Mirsad ? Sarajevo ? « Ils ne se sont pas dit au revoir. Elle ne se souvient pas d’adieux. »

Notes

[1Signalons que l’atelier du peintre de Dobrivoje Beljkašić (1923-2015) a été détruit par deux fois dans un incendie : d’abord en 1957 à Morića Han à Baščaršija (centre historique ottoman de Sarajevo), puis en août 1992 dans l’incendie de la Vijećnica. Site internet https://dobrivoje-beljkasic.com.

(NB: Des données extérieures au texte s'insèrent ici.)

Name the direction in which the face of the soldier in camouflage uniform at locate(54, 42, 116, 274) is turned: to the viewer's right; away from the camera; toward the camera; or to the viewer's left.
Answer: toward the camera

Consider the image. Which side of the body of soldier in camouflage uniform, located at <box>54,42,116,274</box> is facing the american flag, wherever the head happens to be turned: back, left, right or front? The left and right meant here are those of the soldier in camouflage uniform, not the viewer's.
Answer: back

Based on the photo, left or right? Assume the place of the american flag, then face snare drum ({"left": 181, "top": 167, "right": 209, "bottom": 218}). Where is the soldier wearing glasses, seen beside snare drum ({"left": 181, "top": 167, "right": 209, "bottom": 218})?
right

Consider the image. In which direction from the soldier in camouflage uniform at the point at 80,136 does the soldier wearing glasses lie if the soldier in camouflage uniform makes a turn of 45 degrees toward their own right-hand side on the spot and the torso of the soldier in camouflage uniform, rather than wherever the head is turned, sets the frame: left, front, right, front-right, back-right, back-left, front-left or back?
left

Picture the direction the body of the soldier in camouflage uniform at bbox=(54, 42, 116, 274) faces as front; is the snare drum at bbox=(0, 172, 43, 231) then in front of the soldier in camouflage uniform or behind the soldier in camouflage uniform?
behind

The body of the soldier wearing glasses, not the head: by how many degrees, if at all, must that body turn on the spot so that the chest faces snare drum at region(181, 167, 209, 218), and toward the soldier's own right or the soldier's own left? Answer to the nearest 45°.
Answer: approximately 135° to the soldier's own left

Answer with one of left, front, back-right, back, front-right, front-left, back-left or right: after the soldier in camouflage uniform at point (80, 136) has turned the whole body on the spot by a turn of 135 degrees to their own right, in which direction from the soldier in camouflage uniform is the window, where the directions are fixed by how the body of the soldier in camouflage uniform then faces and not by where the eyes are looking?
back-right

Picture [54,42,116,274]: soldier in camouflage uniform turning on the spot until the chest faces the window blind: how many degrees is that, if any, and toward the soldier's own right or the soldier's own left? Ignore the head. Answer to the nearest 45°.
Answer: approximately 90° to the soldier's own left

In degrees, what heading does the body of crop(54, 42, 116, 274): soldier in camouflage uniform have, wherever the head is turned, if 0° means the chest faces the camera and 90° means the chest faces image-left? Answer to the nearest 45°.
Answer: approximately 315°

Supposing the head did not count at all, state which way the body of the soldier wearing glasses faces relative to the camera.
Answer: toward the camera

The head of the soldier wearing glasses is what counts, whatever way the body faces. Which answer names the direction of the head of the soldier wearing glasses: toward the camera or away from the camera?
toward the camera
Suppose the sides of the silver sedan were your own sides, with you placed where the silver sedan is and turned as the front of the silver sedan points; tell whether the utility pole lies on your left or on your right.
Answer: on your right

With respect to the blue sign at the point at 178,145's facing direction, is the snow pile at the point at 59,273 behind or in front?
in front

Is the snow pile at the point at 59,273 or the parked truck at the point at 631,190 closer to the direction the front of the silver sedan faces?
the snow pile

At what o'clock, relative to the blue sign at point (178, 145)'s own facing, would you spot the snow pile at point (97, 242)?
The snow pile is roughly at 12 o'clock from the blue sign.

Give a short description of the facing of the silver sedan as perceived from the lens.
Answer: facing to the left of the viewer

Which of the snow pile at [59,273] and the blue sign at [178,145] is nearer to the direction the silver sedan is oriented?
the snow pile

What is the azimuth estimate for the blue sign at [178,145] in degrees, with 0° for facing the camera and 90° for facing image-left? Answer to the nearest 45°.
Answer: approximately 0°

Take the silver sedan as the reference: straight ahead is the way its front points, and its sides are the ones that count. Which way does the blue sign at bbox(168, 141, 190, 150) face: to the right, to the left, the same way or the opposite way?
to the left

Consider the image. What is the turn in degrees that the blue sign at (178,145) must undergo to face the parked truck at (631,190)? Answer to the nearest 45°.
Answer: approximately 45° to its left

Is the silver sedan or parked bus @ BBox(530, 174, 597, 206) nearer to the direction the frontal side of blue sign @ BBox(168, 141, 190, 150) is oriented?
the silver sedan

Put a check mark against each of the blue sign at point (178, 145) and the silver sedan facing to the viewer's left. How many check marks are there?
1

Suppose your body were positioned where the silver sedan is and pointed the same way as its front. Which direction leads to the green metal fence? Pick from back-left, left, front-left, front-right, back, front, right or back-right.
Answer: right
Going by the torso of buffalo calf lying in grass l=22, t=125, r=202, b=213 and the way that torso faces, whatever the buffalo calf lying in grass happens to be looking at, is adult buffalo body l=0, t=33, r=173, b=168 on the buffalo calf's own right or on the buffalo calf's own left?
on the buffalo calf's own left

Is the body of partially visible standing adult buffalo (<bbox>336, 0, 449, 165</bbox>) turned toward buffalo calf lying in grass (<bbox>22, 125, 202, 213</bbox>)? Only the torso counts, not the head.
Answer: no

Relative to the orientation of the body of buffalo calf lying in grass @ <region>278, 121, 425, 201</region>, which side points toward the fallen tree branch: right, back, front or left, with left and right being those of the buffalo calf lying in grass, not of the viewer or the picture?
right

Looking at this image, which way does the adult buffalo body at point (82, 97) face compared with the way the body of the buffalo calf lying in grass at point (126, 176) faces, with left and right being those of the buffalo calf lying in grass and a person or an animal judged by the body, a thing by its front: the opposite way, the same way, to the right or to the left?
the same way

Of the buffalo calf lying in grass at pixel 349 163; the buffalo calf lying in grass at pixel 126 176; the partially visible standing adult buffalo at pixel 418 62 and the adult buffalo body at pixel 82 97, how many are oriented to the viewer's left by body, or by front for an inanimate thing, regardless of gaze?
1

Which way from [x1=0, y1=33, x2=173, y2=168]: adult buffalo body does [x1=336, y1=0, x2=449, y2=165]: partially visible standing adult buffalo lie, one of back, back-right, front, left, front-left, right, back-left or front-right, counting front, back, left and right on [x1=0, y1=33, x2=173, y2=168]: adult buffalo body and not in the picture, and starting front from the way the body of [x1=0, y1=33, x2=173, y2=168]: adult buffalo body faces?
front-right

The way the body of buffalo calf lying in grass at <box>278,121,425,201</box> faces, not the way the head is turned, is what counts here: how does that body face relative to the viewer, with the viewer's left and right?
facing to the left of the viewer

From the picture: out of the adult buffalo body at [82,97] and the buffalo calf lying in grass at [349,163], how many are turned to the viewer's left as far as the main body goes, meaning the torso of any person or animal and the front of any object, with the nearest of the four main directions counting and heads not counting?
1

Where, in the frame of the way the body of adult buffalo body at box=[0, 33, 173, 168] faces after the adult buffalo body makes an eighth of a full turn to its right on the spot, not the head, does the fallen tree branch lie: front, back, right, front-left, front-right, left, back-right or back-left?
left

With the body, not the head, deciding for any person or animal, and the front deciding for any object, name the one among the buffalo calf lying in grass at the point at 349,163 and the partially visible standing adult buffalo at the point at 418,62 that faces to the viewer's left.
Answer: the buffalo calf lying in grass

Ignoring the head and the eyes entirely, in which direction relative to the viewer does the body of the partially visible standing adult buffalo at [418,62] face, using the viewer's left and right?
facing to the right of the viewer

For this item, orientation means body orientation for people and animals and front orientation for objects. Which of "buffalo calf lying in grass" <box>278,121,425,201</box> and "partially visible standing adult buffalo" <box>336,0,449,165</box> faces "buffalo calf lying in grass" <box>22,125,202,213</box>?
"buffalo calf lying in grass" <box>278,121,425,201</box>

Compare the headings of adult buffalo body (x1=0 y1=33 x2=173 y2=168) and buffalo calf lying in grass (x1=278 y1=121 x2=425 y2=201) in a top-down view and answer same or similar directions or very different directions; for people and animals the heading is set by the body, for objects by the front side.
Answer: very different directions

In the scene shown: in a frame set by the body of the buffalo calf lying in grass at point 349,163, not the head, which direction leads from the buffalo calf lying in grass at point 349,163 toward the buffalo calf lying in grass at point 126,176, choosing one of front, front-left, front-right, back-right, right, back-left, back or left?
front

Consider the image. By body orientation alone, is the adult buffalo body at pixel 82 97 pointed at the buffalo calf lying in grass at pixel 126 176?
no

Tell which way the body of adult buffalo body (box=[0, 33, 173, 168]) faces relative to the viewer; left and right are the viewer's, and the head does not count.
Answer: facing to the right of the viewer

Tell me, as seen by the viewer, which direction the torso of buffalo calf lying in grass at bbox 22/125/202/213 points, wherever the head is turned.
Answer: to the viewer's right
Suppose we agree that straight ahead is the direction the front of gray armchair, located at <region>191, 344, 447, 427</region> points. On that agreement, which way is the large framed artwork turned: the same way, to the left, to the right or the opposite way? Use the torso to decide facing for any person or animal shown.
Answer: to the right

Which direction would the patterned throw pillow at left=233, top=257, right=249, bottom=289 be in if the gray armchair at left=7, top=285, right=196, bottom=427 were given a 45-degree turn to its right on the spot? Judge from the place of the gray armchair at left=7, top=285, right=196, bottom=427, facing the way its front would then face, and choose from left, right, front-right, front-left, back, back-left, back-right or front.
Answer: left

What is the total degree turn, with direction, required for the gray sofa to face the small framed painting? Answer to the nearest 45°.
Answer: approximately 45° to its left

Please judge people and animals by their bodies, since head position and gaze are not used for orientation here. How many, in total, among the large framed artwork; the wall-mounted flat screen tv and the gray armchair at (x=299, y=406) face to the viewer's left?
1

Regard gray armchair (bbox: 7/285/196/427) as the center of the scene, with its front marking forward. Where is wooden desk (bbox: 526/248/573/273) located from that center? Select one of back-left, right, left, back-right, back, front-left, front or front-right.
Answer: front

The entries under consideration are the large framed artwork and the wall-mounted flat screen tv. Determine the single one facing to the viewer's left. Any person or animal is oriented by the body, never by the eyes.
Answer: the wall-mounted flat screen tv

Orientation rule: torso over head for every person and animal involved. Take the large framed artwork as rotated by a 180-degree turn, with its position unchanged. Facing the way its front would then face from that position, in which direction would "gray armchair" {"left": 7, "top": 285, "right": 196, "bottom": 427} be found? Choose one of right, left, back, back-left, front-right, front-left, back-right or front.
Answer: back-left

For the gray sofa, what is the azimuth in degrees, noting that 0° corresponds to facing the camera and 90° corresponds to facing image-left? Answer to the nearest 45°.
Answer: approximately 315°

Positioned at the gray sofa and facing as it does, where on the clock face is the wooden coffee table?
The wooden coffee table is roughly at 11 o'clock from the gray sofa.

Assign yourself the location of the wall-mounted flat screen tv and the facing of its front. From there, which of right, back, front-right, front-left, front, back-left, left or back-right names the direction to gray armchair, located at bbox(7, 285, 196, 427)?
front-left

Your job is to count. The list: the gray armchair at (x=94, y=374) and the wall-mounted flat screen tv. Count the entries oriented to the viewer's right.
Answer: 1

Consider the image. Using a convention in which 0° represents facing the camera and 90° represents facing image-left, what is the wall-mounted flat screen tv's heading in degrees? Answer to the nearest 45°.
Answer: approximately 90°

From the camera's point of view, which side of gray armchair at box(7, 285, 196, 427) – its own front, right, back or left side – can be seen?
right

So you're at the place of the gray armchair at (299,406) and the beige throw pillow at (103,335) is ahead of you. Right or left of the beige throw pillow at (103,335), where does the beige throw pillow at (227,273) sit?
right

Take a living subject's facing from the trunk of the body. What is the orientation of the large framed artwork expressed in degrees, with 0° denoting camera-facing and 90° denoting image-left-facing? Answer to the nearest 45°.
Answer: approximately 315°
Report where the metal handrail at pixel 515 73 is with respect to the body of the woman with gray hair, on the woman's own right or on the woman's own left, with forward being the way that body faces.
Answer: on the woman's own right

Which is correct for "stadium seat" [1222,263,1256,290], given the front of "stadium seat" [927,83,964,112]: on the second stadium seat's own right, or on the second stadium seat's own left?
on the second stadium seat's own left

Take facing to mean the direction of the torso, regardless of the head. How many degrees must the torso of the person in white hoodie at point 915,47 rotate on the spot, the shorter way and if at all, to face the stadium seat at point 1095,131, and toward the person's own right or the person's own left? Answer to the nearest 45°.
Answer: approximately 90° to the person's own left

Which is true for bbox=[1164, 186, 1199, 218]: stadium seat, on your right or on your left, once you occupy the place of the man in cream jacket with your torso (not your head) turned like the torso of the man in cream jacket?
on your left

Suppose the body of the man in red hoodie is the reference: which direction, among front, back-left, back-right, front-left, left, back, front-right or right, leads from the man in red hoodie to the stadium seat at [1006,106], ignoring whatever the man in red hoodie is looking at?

[2Lire le texte magnifique de la poétesse sarajévienne Ferida Duraković, « Po našim glavama još padaju knjige u prahu », Kao kiša u japanskim filmovima, Sarajevo, Dobra knjiga BiH, 2018 (texte de 2011). Signalons encore le livre exceptionnel du photographe Almin Zrno, Vijećnica, Sarajevo, 2014 qui documente les expositions à la Vijećnica de Jannis Kounellis (« Sarajevo : the Doors by Jannis Kounellis », 2004), Edo Murtić (« When Words Fail », 2008), et Braco Dimitrijević (« Sailing into Post History », 2010) avant que la rénovation de celle-ci ne soit terminée.